Look into what kind of commission agents are charging in your area, then split that by four. That’s a realistic low-end figure for what you can expect to earn on each sale. 

Map out what you NEED to make

Next up, it’s time to figure out what you can live on. Most people earn more after a few years of building their real estate career, but the early days can be a little bit meager. To make sure you’re still able to make ends meet even when you’re first launching your career, do a little math. 

Let’s look at an example. If houses in your area sell for $350,000, on average, and you’re estimating a 1.375% commission for yourself (from the previous exercise), you’d pocket about $4,800 per house. How many houses would you need to sell each year to live? Knowing that number can be a big determining factor in whether or not real estate is right for you. 

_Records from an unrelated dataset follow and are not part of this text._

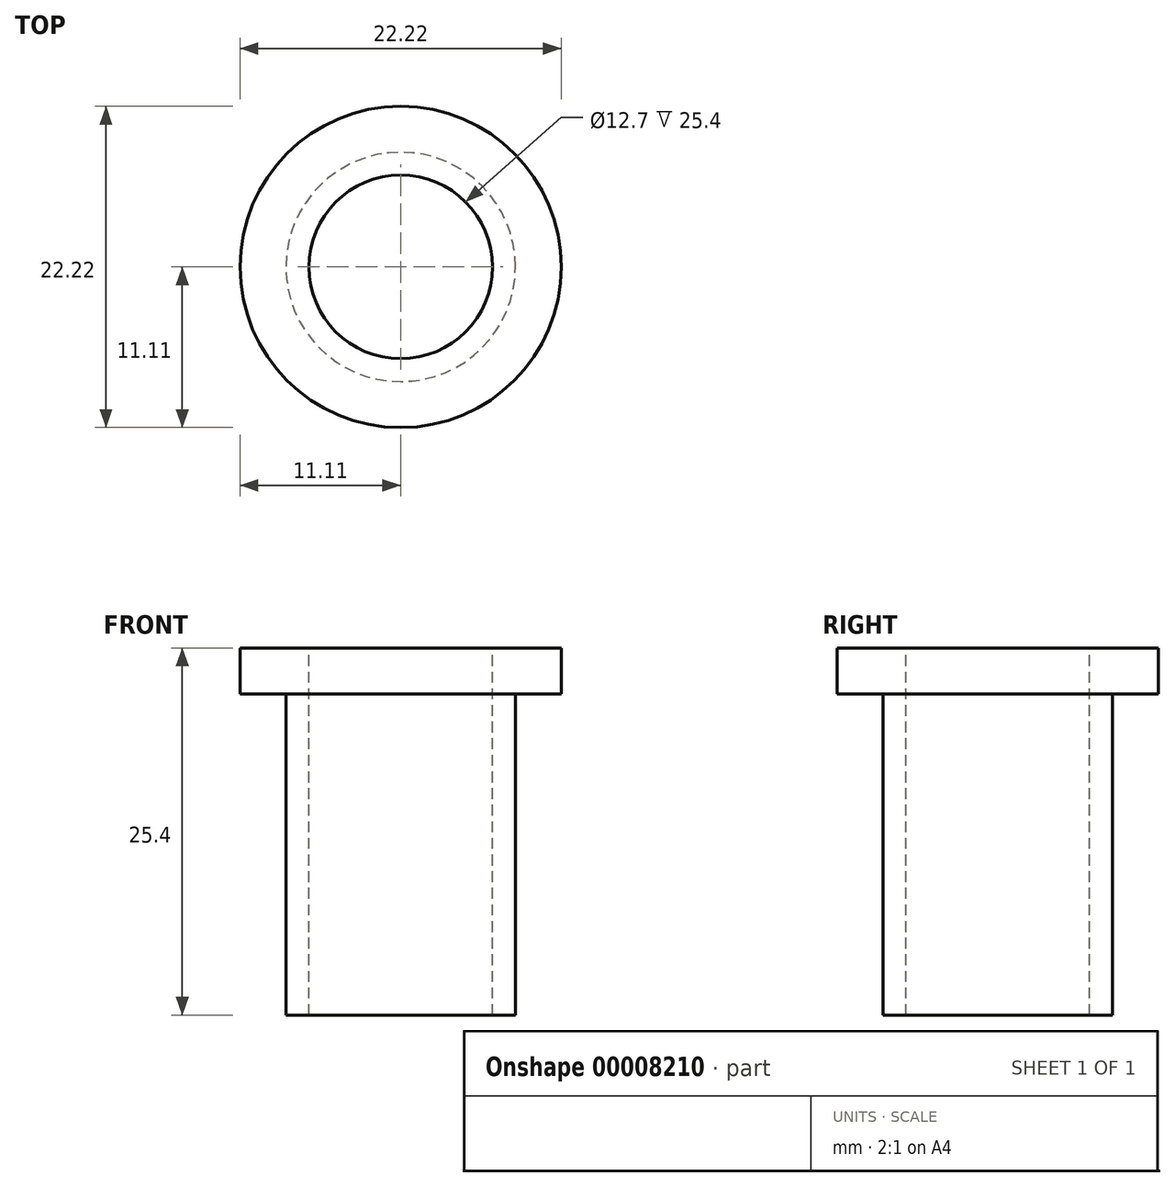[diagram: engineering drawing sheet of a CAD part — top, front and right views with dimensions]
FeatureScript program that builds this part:
annotation { "Feature Type Name" : "Feature", "Feature Type Description" : "" }
export const myFeature = defineFeature(function(context is Context, id is Id, definition is map)
    precondition{}
    {
        {
            var Q0;
            Q0=qCreatedBy(makeId("Top.planeOp"),FACE);
            var sketch = newSketch(context, id + "F0", { "sketchPlane" : qUnion([Q0])});
            skCircle(sketch, "E0", {"center": v(0, 0) * mm, "radius": 11.11 * mm});
            skCircle(sketch, "E1", {"center": v(0, 0) * mm, "radius": 6.35 * mm});
            skSolve(sketch);
        }
        {
            var Q0;
            Q0 = qSketchRegion(id + "F0", true);
            extrude(context, id + "F1", {"entities" : qUnion([Q0]), "oppositeDirection" : true, "depth" : 25.4 * mm});
        }
        {
            var Q0;
            Q0=makeQuery(id+"F1.opExtrude","CAP_FACE",FACE,{"disambiguationData":[OSD([sQuery(id+"F0.wireOp",EDGE,"E0"),sQuery(id+"F0.wireOp",EDGE,"E1")])],"isStart":false});
            var sketch = newSketch(context, id + "F2", { "sketchPlane" : qUnion([Q0])});
            skCircle(sketch, "E2", {"center": v(0, 0) * mm, "radius": 7.94 * mm});
            skCircle(sketch, "E3", {"center": v(0, 0) * mm, "radius": 11.11 * mm});
            skSolve(sketch);
        }
        {
            var Q0;
            Q0 = qSketchRegion(id + "F2", true);
            extrude(context, id + "F3", {"entities" : qUnion([Q0]), "operationType" : NewBodyOperationType.REMOVE, "oppositeDirection" : true, "depth" : 22.22 * mm});
        }
    });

Home prices obviously fluctuate a lot from area to area. Spend some time looking at local listings to get an idea of what houses cost — and, consequently, what you can expect to make — in your region. To get you started, here are median home prices by state

Map out what you want to make

If the last exercise stressed you out, this one can offer some reprieve. Now, it’s time to dream. While we took low-end estimates before, you might say that you could close sales with a 6% commission rate and find a brokerage that offers you a 70/30 split. That would mean you’d make a little over 2% on each sale. 

With that number, calculate an ideal salary. This can give you an aspirational goal to work toward in the first few years of building your career. 

Create a savings plan

Here’s the thing about real estate: it’s not always consistent. It usually booms in the summer, when moving sounds a little less daunting with the kids out of school, and slows during the holidays, when people want to be able to hunker down at home with their loved ones. 

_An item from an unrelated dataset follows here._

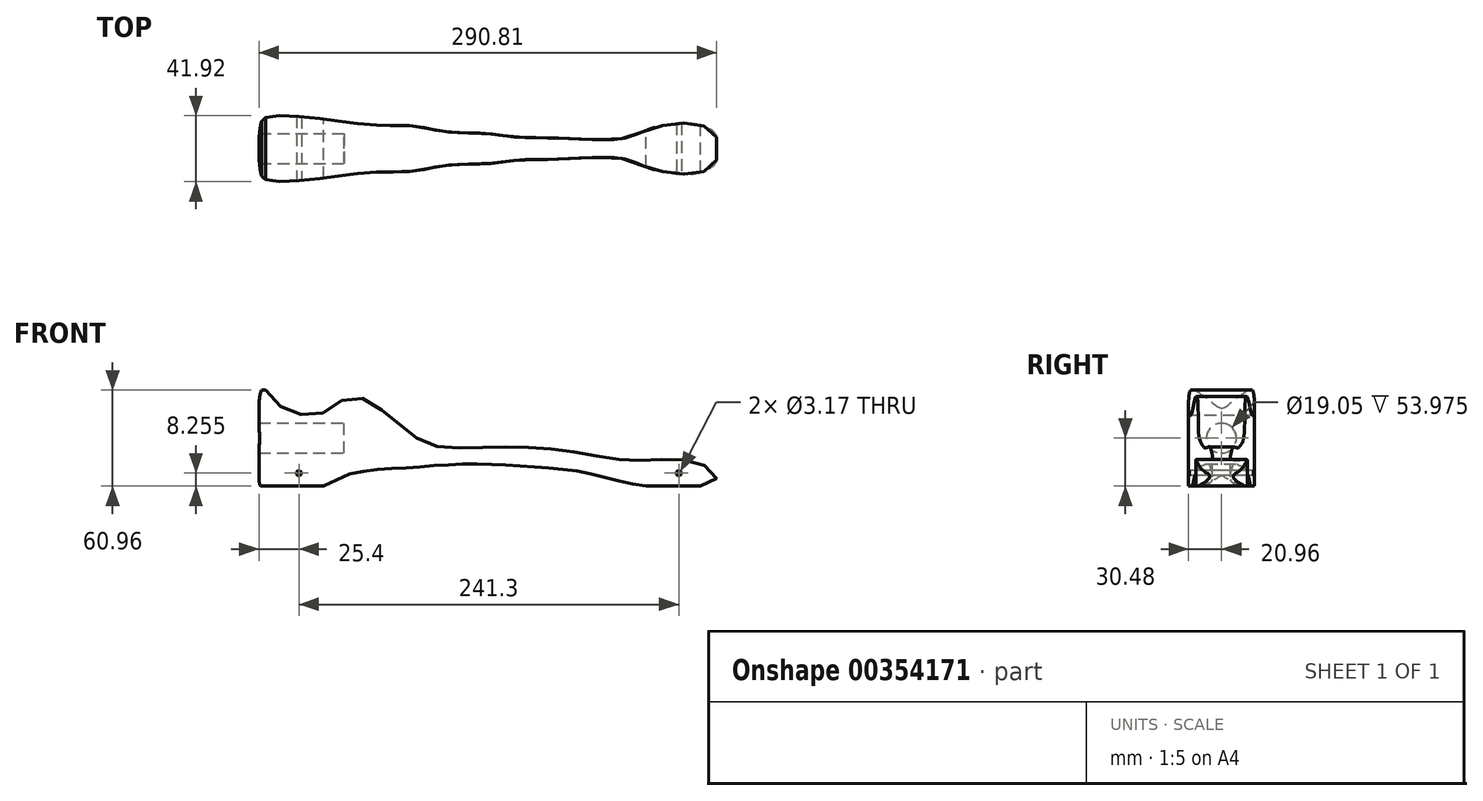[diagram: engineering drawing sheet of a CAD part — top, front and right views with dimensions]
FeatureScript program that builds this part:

To ensure slower seasons don’t create problems for you, make a plan to sock away a little bit from each sale. That nest egg can hold you over and give you a cushion to weather any dry spells. 

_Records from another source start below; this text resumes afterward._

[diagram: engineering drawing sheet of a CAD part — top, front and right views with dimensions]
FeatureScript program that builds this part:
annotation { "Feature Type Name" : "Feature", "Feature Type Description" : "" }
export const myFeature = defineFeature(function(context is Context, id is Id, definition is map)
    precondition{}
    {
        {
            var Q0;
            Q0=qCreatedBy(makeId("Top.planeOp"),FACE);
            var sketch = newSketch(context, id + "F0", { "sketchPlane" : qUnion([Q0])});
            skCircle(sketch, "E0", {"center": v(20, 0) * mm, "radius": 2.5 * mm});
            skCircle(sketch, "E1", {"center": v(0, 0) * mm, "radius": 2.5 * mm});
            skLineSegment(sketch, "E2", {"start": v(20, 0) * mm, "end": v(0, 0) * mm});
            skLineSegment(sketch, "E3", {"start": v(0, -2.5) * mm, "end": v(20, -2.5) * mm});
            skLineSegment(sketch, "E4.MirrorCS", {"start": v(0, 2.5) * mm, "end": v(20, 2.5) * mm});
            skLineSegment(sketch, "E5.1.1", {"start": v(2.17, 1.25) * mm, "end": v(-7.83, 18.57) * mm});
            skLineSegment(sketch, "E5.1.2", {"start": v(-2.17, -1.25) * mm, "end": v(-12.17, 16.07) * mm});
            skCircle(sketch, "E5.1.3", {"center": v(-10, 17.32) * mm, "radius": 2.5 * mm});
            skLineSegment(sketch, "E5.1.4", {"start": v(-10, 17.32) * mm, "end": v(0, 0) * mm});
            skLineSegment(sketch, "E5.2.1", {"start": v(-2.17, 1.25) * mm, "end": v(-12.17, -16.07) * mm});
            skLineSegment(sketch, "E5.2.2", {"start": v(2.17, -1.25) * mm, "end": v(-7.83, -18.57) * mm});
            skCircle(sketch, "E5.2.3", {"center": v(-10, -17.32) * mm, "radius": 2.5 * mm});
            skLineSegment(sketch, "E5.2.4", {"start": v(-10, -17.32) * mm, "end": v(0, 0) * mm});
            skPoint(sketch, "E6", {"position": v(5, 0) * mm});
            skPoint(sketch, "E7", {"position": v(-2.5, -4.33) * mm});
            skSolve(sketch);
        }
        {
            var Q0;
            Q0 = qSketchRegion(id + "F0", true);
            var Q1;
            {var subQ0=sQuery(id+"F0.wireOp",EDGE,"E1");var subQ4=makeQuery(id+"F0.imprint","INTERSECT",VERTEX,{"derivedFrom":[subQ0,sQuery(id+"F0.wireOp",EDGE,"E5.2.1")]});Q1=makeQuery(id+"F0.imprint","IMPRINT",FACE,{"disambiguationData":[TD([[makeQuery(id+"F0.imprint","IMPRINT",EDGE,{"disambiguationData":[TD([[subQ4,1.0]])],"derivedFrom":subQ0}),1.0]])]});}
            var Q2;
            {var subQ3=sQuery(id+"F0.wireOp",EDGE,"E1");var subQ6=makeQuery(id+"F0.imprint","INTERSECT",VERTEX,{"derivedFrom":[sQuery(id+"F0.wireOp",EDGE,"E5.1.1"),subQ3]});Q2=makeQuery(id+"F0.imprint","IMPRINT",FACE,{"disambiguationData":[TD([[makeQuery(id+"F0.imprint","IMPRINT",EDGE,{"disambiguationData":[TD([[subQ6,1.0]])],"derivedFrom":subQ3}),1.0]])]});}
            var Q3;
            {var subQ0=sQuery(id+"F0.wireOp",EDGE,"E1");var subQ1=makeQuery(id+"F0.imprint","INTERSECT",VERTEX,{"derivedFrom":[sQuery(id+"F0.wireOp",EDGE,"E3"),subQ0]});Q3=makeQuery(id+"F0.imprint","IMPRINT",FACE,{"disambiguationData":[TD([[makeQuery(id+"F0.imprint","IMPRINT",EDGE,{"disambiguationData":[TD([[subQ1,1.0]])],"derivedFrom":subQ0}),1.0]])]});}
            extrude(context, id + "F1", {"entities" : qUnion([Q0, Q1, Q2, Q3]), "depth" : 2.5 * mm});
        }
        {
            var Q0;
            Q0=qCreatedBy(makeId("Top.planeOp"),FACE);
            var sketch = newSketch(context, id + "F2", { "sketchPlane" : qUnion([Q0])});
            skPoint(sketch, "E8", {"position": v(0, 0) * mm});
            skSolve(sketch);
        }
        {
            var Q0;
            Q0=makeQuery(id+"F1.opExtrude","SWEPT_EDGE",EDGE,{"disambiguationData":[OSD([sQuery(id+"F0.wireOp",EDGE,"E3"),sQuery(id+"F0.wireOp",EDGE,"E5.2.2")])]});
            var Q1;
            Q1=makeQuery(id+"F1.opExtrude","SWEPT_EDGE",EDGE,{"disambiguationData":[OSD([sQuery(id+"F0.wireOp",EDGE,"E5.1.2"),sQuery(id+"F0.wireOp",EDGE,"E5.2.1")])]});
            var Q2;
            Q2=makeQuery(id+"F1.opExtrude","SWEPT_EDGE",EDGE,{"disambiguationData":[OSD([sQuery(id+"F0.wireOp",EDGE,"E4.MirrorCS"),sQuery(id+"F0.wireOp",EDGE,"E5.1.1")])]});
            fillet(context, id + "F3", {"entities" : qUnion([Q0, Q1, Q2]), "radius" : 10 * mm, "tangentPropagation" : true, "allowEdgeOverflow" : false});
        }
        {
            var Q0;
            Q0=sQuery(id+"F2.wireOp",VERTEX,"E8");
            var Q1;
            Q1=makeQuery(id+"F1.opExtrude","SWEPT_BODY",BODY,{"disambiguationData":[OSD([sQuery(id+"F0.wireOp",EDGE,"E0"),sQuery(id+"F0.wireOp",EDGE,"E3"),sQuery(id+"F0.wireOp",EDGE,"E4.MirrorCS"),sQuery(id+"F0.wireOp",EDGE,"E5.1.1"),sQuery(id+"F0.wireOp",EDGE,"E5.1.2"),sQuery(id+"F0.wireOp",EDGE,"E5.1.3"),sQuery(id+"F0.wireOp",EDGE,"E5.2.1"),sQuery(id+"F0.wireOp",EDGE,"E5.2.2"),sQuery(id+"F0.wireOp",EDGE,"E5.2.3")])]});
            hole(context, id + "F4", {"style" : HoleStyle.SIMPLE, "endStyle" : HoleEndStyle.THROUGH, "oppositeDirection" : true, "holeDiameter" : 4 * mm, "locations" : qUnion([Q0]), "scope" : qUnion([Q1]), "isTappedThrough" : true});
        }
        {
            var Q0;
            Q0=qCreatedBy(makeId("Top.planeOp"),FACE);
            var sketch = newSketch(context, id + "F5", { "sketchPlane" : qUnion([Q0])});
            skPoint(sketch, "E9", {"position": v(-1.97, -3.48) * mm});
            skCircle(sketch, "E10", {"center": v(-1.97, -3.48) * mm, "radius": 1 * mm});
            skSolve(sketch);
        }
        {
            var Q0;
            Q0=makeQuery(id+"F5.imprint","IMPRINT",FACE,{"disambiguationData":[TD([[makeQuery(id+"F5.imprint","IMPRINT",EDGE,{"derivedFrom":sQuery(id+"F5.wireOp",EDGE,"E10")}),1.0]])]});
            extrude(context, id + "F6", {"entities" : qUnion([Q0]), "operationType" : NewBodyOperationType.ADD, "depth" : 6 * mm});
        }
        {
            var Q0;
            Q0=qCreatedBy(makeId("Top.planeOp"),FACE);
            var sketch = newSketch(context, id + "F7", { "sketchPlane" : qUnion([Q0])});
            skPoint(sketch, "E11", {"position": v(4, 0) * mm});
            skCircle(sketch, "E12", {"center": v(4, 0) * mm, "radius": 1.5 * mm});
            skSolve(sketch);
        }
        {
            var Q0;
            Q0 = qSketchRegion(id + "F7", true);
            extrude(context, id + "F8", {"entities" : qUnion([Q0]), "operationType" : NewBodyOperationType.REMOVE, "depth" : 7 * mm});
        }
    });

Real estate sales pipeline planning to-dos

Study the competition

What are top-performing agents in your area doing? There’s probably something that really speaks to buyers and sellers, whether that’s a robust, personalized website or ultra-detailed listings with stunning pictures. 

You don’t have to reinvent the wheel here. For early success in building your sales pipeline, mimic what’s already working for other agents in your area. 

Plan your lead sources

One of the biggest challenges in building a real estate career is landing those early leads. Who will your first clients be? If you already know that you have a bunch of friends and family who want to buy or sell in the near future, great. 

But if you’re not so lucky, you need to develop a game plan. Your broker should be able to help you here but, ultimately, finding leads is your responsibility. Some good lead source options include:

  • Referrals from friends and family (don’t be shy about asking people to recommend you)

  • For sale by owner (FSBO) listings

  • Social media, including Facebook, Nextdoor, and Instagram

  • Expired listings

  • Real estate websites like Zillow, Redfin, or Trulia

Identifying potential lead sources before you need to make a living through them can make things a whole lot less stressful. 

Look into specializing

Some agents choose a niche market in which to work. That can potentially make it easier to make a name for yourself there, which would eventually lead to plenty of word-of-mouth referrals. 

Figure out which specialties play in your local area — like luxury real estate, first-time homebuying, or green homes — and see if any feel like a fit for you. 

Pinpoint market needs

Really, your success as a real estate agent will come down to two things: delivering good service and offering something other agents can’t. Look for holes in your market that you can fill. If no other agents offer virtual walkthroughs, for example, getting that technology set up can be a huge draw to sellers. 

 

With a little planning, developing your lucrative, enjoyable real estate career gets a whole lot easier. Then, all you need to do is knock out your pre-license education, pass your exam, and hit the ground running.